Weber will no doubt remain a fixture of the modern canon of social and political thought even if central themes in his work now strike us as questionable. Consider, for instance, the sharp distinction between fact and value. It was Weber’s view that conflicts of value cannot be resolved through rational argument, since we cleave to our values with a conviction that surpasses critical scrutiny. This theory of value illustrates the affinities between Weber and Nietzsche, whose views on the will as the final grounding for value helped inspire Weber’s reflections on the irrational character of our moral commitments. Such affinities became an embarrassment for later Anglophone scholars such as Talcott Parsons, who wished to cleanse Weber of any taint of old-world irrationalism and reintroduced him in the United States as a cool-minded forerunner to his own “functionalist” theories of modern society.

But Weber’s darker side is hard to ignore. If our value commitments lie at a level of pure decision beyond rational deliberation, then we are robbed of any prospect for genuine consensus. It should not surprise us that the right-wing political theorist Carl Schmitt saw in this “decisionist” theory of value a justification for Nazism. Nor was it implausible that the philosopher Jürgen Habermas, at the 1964 centenary celebrations in Heidelberg to mark Weber’s birth, described Schmitt as Weber’s “legitimate pupil.” The distinction between fact and value left Weber with a one-sided image of social rationalization. He failed to grasp the crucial point that a rationalized society is not necessarily a rational one; the latter demands not only a formal rationality of systems and procedures but also a substantive rationality in the values we endorse because they are right.
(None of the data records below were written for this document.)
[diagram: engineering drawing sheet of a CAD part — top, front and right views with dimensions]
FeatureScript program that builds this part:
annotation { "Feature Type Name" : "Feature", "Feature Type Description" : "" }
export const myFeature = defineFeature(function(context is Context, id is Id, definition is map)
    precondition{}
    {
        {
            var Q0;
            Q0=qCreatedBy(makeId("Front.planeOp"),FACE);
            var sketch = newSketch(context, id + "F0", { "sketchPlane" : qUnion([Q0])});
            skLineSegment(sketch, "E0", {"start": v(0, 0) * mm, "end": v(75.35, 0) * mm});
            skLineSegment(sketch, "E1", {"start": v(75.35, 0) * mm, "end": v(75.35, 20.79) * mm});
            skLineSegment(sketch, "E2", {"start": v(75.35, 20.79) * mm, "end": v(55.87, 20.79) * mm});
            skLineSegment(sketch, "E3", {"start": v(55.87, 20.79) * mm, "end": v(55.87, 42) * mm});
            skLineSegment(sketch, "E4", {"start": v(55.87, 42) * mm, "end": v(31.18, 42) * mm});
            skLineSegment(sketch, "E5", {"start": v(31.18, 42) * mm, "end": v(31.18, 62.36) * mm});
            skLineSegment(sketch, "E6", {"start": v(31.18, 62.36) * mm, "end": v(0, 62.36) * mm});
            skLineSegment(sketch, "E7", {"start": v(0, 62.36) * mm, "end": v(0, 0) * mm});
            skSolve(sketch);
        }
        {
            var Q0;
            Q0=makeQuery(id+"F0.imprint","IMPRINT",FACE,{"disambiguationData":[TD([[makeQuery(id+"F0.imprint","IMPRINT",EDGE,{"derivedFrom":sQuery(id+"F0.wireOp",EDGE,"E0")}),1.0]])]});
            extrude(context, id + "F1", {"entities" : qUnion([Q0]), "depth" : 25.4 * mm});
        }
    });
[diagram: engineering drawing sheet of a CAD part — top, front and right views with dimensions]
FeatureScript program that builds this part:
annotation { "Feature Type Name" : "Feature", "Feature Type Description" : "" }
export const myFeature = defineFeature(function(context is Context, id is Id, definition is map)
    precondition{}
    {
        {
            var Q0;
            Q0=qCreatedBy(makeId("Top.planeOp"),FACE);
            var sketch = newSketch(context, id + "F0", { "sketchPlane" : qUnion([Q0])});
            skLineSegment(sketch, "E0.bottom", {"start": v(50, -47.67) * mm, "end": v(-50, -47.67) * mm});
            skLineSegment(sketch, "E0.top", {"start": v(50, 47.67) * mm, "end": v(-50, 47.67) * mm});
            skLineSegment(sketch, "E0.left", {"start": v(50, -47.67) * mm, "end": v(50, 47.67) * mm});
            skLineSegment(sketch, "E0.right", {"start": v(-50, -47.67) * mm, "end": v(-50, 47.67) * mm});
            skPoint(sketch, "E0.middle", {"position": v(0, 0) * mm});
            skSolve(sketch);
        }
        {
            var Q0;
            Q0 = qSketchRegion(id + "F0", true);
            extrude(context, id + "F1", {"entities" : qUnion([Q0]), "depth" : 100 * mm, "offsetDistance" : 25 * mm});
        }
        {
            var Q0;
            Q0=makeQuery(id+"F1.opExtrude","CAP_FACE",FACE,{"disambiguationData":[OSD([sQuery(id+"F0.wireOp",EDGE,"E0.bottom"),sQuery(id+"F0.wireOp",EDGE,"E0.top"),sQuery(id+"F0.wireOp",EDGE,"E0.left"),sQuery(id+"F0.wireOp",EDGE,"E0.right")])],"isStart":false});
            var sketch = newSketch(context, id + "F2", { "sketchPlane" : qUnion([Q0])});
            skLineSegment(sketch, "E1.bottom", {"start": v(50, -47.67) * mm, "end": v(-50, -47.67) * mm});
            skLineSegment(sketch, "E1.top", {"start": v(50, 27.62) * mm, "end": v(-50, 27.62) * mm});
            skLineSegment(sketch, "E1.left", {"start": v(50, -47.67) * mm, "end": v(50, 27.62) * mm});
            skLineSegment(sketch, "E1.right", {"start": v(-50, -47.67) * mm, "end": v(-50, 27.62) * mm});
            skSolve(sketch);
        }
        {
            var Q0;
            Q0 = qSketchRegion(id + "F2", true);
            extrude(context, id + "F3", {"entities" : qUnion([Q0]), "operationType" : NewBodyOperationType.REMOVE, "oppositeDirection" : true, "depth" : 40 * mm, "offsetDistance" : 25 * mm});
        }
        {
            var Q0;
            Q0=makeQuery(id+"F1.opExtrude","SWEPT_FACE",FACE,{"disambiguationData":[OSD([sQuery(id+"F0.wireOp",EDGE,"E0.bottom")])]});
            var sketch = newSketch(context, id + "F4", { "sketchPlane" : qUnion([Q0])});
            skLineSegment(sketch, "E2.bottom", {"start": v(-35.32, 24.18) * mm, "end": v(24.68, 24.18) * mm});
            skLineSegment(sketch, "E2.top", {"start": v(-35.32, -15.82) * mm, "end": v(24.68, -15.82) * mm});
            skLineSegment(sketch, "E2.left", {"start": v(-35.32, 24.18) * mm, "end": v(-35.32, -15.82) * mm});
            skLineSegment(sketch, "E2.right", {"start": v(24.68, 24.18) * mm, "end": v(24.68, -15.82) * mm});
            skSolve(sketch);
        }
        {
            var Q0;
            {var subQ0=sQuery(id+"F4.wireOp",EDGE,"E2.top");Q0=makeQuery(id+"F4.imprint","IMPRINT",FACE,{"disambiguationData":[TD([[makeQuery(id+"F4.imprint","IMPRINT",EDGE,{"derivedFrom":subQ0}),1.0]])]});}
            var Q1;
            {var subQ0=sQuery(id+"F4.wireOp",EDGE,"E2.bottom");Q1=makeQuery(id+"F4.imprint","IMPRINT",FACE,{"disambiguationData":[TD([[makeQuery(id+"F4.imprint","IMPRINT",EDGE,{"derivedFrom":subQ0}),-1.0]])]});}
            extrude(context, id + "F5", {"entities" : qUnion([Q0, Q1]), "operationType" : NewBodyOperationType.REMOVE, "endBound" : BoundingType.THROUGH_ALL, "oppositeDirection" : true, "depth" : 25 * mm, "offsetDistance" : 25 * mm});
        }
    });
Here we see how Weber’s views on scholarship and politics converge. The problem with the distinction between facts and values is not only that it casts values into a realm of irrational decision. No less questionable is Weber’s trust in the solidity of facts, seeing them as a hard and obdurate reality that intrudes upon the latticework of our value-commitments as if from the outside. An effective teacher, he declared, is one who makes the student look unflinchingly at facts even when they are “uncomfortable”2 or push against one’s partisan opinions. But in an age that is now drowning in “alternative facts,” the old distinction between facts and values may have lost its credence. Values not only frame facts, as Weber knew; they also lend facts their authority, propelling them into the public sphere where they are taken up into our political deliberations. But a fact can only count as a fact if society treats it as one. Today’s demagogues are not content with reshaping political values; they also seek to reshape facts, turning debate over policy into a struggle over what is real.

Weber may have been ready to accept the relativity of values, even if he did so with some reluctance and in a fatalist mood. But we cannot blame him for failing to anticipate our modern tilt into the relativity of facts, which has robbed us of any confidence that in our political disputes we at least agree on what the facts are. Nor can he be blamed if he held fast to the heroic ideal of work as a calling. When one reads Weber today, it is difficult to overcome the impression that this ideal has lost much of its prestige, not least because many politicians (and not a few scholars) seem moved more by a longing for fame than a deeply felt belief in the integrity of their task. Weber’s idea of a calling embodies a paradox: it is a trace of religion in a nonreligious world. But we have passed beyond the last threshold of disenchantment, and even that final ideal now threatens to fall into total eclipse.